Au stade actuel de l'instruction du recours, les chances de succès de celui-ci ne peuvent par ailleurs pas être considérées comme élevées, dès lors que la décision de nomination conditionnait celle-ci à la domiciliation de l’intéressé dans le périmètre règlementairement défini, que le grief de violation de la liberté d’établissement du recourant semble, prima facie, infondé compte tenu notamment de l’intérêt public au bon fonctionnement d’un service de sapeurs-pompiers et que la dérogation sollicitée est importante, s’agissant de presque doubler le temps de parcours autorisé.

En outre, si les intérêts du recourant devaient être compromis, la chambre administrative devrait constater que l’intéressé a investi dans le bien immobilier concerné avant de solliciter, et a fortiori d’obtenir, l’accord de la commission et a, de la sorte, mis les autorités devant le fait accompli tant pour l’acquisition dudit bien que pour le déménagement de sa femme et de son fils.

La mise en balance des intérêts en cause ne permet dès lors pas de donner suite à la demande du recourant de se domicilier à C______.

La demande de mesures provisionnelles sera ainsi rejetée et le sort des frais réservé jusqu'à droit jugé au fond.

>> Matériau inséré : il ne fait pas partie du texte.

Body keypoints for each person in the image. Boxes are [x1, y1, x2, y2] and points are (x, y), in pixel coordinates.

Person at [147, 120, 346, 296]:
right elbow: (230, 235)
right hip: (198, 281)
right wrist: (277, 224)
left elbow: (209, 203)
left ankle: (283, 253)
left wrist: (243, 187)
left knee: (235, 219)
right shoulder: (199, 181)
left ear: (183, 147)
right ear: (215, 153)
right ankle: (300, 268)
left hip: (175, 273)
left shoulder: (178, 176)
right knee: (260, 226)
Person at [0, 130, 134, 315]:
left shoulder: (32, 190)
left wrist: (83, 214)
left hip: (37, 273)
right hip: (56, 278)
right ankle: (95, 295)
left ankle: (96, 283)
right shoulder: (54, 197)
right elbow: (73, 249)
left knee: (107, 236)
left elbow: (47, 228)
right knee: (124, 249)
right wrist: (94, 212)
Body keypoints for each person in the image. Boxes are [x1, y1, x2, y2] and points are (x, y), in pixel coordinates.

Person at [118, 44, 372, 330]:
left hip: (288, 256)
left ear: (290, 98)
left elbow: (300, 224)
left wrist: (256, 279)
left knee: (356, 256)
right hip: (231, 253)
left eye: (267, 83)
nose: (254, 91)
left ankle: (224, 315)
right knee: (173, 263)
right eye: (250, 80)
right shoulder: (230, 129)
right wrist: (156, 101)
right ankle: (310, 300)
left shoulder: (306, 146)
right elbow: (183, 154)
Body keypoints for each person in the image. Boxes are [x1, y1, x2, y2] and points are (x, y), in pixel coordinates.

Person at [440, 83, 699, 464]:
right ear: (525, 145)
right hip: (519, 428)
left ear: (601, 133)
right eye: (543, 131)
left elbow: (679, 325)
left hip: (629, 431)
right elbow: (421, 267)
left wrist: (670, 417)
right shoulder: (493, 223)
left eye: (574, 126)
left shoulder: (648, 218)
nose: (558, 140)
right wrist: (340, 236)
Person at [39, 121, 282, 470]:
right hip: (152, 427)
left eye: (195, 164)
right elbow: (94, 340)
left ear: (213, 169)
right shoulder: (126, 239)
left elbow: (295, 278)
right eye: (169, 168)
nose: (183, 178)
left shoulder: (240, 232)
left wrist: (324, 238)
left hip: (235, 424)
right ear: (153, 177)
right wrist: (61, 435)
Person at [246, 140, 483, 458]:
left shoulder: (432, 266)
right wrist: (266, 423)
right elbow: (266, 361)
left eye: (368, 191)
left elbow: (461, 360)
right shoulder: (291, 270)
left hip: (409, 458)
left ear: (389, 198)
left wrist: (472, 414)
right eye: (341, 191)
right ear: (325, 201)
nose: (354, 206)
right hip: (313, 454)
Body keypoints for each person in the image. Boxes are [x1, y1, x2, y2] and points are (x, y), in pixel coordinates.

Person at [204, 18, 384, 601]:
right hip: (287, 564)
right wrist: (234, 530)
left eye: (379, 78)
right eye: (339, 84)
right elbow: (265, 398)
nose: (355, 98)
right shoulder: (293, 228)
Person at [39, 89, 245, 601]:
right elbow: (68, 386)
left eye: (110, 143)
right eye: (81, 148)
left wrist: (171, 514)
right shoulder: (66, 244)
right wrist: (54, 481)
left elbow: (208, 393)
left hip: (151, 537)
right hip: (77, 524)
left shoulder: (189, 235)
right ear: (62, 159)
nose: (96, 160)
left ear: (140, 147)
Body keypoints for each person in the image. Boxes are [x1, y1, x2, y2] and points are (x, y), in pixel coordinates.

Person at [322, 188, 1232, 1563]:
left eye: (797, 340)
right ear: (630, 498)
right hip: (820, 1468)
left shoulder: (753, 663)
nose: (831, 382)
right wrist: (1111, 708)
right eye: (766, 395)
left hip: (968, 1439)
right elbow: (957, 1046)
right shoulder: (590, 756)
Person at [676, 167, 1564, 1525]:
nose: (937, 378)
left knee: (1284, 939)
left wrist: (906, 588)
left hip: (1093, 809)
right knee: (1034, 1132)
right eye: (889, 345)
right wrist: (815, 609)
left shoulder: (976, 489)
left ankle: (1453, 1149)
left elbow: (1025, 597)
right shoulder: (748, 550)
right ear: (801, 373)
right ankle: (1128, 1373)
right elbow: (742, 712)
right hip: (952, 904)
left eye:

vu l’art. 66 al. 3 de la loi sur la procédure administrative du 12 septembre 1985 ;

vu l’art. 7 al. 1 du règlement de la chambre administrative du 21 décembre 2010 ;

 

LA CHAMBRE ADMINISTRATIVE

rejette la demande de mesures provisionnelles ;

réserve le sort des frais de la procédure jusqu’à droit jugé au fond ;

dit que conformément aux art. 82 ss de la loi fédérale sur le Tribunal fédéral du 17 juin 2005 (LTF - RS 173.110), la présente décision peut être portée dans les trente jours qui suivent sa notification par-devant le Tribunal fédéral, par la voie du recours en matière de droit public ; le mémoire de recours doit indiquer les conclusions, motifs et moyens de preuve et porter la signature du recourant ou de son mandataire ; il doit être adressé au Tribunal fédéral, 1000 Lausanne 14, par voie postale ou par voie électronique aux conditions de l’art. 42 LTF. La présente décision et les pièces en possession du recourant, invoquées comme moyens de preuve, doivent être joints à l’envoi ;

communique la présente décision, en copie, à Me Sophie Ciola-Dutoit, avocate du recourant, ainsi qu'à la Ville de Genève.

 


 

 

 

Le vice-président :

 

 

 

J.-M. Verniory

 

 

 

Copie conforme de cette décision a été communiquée aux parties.